On arriva sur la place de la Marine: les balcons étaient chargés des plus belles femmes et des plus riches seigneurs de Palerme. L'un d'eux surtout, placé juste en face du gibet, était, comme aux jours de fêtes, tendu d'une draperie de brocart; c'était celui qui était réservé à la comtesse Gemma de Castel-Novo.
Arrivé au pied de la potence, le bourreau descendit de cheval et planta sur la poutre transversale le drapeau rouge, signal de l'exécution: aussitôt on délia Pascal, qui sauta à terre, monta de lui-même et à reculons l'échelle fatale, présenta son cou pour qu'on y passât le lacet, et, sans attendre que le bourreau le poussât, s'élança lui-même de l'échelle.
Toute la foule jeta un cri simultané; mais si puissant que fût ce cri, celui que poussa le condamné le domina de telle sorte, que chacun en conçut cette idée, que ce cri était celui que jetait le diable en lui sortant du corps; si bien qu'il y eut dans la foule une terreur telle, que les assistants se ruèrent les uns sur les autres, et que dans la bagarre l'oncle de notre capitaine, qui était chef de milice, perdit, comme nous le raconta celui-ci, ses boucles d'argent et sa cartouchière.
Le corps de Bruno fut remis aux pénitents blancs, qui se chargèrent de l'ensevelir; mais, comme ils l'avaient rapporté au couvent où ils s'occupaient de ce pieux office, le bourreau se présenta et vint réclamer la tête.
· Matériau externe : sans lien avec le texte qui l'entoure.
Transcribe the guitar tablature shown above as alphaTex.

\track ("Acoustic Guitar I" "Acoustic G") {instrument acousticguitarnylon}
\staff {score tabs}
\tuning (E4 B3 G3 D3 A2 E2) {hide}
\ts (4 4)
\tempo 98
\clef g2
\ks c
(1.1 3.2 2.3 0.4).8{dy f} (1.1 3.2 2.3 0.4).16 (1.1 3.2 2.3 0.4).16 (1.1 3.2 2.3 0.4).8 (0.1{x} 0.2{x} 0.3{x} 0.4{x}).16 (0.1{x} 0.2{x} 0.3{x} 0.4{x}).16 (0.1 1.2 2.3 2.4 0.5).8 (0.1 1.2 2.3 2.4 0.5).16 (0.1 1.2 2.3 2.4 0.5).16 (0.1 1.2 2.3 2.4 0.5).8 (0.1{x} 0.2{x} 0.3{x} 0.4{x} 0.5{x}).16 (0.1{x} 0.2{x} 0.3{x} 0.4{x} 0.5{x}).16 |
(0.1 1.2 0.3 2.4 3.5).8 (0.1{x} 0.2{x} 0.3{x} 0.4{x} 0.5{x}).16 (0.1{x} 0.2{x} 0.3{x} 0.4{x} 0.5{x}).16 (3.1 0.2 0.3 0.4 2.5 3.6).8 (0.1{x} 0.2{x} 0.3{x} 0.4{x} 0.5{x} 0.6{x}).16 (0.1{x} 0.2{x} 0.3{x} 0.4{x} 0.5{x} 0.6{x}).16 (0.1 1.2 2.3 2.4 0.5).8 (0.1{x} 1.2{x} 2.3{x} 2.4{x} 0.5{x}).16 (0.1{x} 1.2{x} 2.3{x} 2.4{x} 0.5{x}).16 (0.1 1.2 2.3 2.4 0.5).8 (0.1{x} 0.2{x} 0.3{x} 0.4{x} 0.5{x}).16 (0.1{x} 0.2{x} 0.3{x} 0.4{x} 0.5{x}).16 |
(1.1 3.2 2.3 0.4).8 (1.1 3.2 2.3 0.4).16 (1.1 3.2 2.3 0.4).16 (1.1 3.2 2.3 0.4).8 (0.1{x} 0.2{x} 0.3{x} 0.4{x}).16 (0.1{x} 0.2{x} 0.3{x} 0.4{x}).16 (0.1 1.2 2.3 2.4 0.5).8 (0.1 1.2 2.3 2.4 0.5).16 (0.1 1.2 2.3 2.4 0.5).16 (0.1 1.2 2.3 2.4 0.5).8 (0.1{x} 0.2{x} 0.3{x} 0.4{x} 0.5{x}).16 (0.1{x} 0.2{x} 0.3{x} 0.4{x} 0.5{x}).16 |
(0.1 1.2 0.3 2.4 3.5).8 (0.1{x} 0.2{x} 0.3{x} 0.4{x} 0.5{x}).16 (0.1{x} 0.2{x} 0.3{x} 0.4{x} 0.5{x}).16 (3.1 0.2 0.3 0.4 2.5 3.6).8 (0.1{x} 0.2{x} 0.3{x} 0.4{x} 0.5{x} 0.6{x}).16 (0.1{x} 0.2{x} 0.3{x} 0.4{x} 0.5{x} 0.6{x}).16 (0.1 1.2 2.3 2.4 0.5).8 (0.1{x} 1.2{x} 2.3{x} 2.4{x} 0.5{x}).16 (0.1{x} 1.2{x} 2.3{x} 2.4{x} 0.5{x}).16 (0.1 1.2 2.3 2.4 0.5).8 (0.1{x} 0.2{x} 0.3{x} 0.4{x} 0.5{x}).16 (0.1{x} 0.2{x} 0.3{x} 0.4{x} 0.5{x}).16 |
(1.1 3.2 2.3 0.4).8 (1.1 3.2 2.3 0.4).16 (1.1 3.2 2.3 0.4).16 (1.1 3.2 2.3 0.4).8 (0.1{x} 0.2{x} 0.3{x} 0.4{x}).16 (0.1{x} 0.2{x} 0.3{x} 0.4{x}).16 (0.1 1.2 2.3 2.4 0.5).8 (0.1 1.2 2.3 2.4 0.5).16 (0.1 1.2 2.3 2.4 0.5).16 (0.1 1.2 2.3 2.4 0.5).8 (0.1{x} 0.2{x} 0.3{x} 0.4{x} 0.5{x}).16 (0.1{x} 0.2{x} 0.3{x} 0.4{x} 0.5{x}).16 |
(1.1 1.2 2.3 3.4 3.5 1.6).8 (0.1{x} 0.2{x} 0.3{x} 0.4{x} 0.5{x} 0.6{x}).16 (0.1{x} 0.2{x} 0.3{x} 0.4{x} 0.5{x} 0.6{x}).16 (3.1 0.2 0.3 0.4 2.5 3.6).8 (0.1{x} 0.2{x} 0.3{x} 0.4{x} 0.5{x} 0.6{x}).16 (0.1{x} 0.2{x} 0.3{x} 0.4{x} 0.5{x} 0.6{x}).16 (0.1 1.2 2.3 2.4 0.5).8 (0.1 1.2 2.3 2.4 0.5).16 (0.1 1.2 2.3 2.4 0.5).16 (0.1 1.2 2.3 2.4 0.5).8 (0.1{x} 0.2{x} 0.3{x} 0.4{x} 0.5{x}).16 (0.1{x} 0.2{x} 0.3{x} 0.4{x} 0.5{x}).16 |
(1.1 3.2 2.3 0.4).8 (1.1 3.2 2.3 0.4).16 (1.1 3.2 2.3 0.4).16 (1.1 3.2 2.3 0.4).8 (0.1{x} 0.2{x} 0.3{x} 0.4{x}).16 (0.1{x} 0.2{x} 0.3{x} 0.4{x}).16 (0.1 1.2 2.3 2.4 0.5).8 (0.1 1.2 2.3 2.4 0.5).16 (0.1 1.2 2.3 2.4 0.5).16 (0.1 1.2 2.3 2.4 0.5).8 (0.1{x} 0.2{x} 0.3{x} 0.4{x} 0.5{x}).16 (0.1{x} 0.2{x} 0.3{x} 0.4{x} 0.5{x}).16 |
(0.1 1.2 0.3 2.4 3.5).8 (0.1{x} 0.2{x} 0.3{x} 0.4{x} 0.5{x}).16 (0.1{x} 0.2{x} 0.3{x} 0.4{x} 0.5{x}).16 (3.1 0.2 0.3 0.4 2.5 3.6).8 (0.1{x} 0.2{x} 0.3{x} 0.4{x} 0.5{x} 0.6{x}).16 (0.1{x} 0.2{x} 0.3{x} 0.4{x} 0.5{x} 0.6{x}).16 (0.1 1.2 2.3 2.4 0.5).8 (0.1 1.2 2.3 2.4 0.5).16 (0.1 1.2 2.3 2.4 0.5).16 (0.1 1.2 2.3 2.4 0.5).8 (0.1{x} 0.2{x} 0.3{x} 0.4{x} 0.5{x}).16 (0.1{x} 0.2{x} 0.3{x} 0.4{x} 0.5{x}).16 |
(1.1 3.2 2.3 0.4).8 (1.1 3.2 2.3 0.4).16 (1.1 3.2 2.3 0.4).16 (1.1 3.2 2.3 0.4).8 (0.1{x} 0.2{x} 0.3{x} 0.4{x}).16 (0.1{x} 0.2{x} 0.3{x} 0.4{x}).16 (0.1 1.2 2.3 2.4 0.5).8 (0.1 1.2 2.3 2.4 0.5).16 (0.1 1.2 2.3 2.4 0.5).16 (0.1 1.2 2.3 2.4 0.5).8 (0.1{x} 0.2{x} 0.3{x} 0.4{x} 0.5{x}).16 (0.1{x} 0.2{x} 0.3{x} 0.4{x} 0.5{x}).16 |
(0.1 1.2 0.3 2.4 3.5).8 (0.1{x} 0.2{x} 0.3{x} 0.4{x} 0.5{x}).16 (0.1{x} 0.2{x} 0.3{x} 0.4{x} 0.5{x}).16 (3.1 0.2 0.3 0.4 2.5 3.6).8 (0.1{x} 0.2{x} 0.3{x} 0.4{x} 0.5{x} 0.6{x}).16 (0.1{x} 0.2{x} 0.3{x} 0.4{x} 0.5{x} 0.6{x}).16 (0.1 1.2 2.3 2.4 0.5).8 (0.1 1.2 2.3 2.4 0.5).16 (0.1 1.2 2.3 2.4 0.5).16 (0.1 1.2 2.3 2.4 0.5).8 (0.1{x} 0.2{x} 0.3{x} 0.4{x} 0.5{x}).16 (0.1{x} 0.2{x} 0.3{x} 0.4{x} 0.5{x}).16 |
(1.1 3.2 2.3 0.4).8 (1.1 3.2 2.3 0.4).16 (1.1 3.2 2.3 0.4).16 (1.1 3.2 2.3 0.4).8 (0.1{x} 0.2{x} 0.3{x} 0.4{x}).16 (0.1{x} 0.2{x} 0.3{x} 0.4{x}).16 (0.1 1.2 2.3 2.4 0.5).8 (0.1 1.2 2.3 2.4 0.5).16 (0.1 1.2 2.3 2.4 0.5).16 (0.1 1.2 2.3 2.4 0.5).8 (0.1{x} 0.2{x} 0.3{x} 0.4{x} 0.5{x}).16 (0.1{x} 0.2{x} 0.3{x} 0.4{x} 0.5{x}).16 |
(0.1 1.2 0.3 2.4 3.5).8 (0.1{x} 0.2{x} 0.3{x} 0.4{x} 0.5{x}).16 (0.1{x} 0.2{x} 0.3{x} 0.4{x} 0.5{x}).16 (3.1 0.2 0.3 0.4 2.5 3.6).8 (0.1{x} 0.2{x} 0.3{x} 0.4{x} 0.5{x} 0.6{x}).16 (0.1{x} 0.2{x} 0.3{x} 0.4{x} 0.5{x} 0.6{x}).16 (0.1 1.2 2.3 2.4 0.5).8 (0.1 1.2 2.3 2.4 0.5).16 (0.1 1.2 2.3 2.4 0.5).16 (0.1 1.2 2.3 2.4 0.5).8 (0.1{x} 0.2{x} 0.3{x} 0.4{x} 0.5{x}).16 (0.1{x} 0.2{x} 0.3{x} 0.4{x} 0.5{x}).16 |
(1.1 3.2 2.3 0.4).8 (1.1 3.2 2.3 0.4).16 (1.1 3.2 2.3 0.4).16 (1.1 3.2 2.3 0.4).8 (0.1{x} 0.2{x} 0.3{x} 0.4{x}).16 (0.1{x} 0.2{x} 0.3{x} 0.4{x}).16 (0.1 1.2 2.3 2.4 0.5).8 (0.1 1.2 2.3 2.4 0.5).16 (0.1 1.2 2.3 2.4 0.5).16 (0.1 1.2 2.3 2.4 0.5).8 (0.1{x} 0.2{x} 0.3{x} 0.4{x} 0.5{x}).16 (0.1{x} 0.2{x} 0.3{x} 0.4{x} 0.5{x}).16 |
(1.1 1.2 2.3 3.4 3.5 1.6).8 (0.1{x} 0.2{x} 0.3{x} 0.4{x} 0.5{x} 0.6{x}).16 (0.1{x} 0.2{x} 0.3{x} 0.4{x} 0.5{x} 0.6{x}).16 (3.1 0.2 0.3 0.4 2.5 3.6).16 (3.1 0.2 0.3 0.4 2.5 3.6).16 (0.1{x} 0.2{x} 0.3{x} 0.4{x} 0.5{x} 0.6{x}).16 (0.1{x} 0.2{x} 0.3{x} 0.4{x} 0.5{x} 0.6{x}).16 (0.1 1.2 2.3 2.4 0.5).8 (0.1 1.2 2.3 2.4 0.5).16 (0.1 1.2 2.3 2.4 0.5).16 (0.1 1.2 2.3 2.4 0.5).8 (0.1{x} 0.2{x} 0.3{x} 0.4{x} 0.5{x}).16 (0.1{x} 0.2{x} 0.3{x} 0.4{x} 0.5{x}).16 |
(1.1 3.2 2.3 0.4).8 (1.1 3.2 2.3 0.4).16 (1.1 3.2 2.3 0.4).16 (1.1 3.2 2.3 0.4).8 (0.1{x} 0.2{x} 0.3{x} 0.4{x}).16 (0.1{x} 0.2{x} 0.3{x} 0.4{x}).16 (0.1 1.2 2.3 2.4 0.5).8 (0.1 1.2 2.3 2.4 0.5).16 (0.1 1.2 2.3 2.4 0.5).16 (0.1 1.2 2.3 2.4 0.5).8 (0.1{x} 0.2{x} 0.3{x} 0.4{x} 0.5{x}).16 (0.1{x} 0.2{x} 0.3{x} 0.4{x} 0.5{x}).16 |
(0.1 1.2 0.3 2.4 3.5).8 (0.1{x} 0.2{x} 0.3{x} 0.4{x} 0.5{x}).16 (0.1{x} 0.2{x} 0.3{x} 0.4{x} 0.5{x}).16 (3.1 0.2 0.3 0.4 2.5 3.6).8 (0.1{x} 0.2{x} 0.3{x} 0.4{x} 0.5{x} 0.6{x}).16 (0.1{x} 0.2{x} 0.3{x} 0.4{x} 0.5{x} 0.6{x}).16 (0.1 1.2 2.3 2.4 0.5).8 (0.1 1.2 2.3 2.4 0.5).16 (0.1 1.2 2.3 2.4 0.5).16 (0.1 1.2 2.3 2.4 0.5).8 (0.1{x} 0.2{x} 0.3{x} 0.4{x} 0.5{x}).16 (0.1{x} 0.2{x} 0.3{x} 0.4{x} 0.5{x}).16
Les pénitents voulurent d'abord défendre l'intégralité du cadavre, mais le bourreau tira de sa poche un ordre du ministre de la justice qui décrétait que la tête de Pascal Bruno serait, pour servir d'exemple, exposée dans une cage de fer le long des murailles du château baronial de Bauso.
Ceux qui désireront de plus amples renseignements sur cet illustre bandit, pourront recourir au roman que j'ai publié sur lui en 1837 ou 38, je crois; ceci étant son histoire pure et simple, telle que me l'a racontée, et telle que je l'ai encore signée de sa main dans mon album, son excellence don Cesare Alletto, notaire à Calvaruso.
CHAPITRE IX.
SCYLLA.
Aussitôt cette histoire terminée, écrite sur mon album et revêtue du seing authentique du digne fonctionnaire qui me l'avait racontée, et que la force de son esprit mettait, comme on le voit, au-dessus des traditions superstitieuses auxquelles croyaient si aveuglément les gens de notre équipage, nous nous levâmes et nous acheminâmes vers les lieux où s'était passée une partie des événements qui viennent de se développer sous les yeux de nos lecteurs.
Le premier point de notre investigation était la maison paternelle de Pascal: cette maison, dont la porte fermée par lui n'a jamais été rouverte par personne, est empreinte d'un cachet de désolation qui va bien aux souvenirs qu'elle rappelle; les murs se lézardent, le toit s'affaisse, le volet du premier, décroché, pend à un de ses gonds. Je demandai une échelle pour regarder dans l'intérieur de la chambre par un des carreaux brisés; mais don César me prévint que ma curiosité pourrait être mal interprétée par les habitants du village et m'attirer quelque mauvaise affaire. Comme cette susceptibilité des Bausiens tenait au fond à un sentiment de piété, je ne voulus le heurter en rien; et après avoir, tant bien que mal et pour mes souvenirs particuliers, jeté sur mon album un petit croquis de cette maison, dont les murs avaient enfermé tant de malheurs différents et tant de passions diverses, je repris mon chemin vers le château baronial.
Il est situé à l'extrémité droite de la rue, si l'on peut appeler rue une suite de jardins, ou plutôt de champs et de maisons que rien ne rattache ensemble, et qui montent sur une petite pente. Cependant, il faut le dire, les touffes énormes de figuiers et de grenadiers semés tout le long du chemin, et du milieu desquelles s'élance le jet flexible de l'aloès, donnent à tout ce paysage un caractère particulier qui n'est pas sans charmes: à mesure que l'on monte, on voit, au-dessus des toits d'une rue transversale, apparaître d'abord le sommet fumant de Stromboli, puis les îles moins élevées que lui, puis enfin la mer, vaste nappe d'azur qui se confond avec l'azur du ciel.